Anyone else in the world could vent about their job and a slew of people would show them support or commiserate. The moment a mother vocalizes the difficulty of parenting, she is inundated with comments like “you should be grateful, when there are so many people who can’t have children” or “why did you even have kids if you’re just going to complain?”
Moms are already hard enough on themselves. They don’t need family members or strangers on the internet making them feel bad about their perfectly natural reactions to dealing with the tiny tyrants that infest their wombs and houses.
There is absolutely a way to enjoy motherhood, and that’s my goal for anyone reading this post. The answer comes from understanding the purpose of emotions - not from teaching a mother to bury or hide them.
Mom rage needs to be addressed when you’re not feeling rage-y.
The best time to deal with your mom rage is when you’re feeling relatively calm, long before you get angry. I realize this may be difficult when you have dinner to make and you just stepped in something sticky and one of your kids is beating his brother on the head with a Blippi doll and there are at least 17 emails from the school that you haven’t opened yet.
Still, you need to find some time for yourself to just chill out. This is important for multiple reasons. One, you’re less likely to snap when you’ve had sufficient time to fucking breathe for a few seconds in peace and you don’t feel like all your own personal needs aren’t being met. Two, it prepaves your future.
Pick an affirmation and get in the habit of saying it every day. Don’t just recite it though. Feel the truth of the words. Something like one or two of these:
I do love being a mom most of the time.
It feels so good when I’m able to keep my cool in stressful situations.
There are certain aspects of motherhood I definitely enjoy.
It’s possible for me to remain calm. I’ve done it plenty of times.
Focus on the stuff you’re doing right.
As you’re going through your life, pay extra attention to moments when your kids are being sweet to you or each other. Think about times you really nailed it as a mother. Recall memories that make you happy, moments that made you so proud and happy to be a mom. Remind yourself that these are the moments you longed for before you ever had children.

------------------------------------------------

#### WORK INSTRUCTIONS:
**A.** In the post on mom rage, copy the stretch from "It feels so" through "you’re doing right.", switching "stressful situations" to "tense moments".
**B.** According to the post on mom rage, when is the best time to deal with mom rage?
The rows have nothing to do with the post on mom rage.

------------------------------------------------

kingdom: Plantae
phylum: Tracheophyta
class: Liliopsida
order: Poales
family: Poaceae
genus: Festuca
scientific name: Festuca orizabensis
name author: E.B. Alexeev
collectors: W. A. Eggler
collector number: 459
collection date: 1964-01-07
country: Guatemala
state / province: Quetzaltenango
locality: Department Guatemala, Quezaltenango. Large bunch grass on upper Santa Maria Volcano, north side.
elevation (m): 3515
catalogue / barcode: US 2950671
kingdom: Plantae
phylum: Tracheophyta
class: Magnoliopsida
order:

------------------------------------------------

#### RESULTS IN ORDER:
**A.**
It feels so good when I’m able to keep my cool in tense moments.
There are certain aspects of motherhood I definitely enjoy.
It’s possible for me to remain calm. I’ve done it plenty of times.
Focus on the stuff you’re doing right.

**B.** When you're feeling relatively calm, long before you get angry.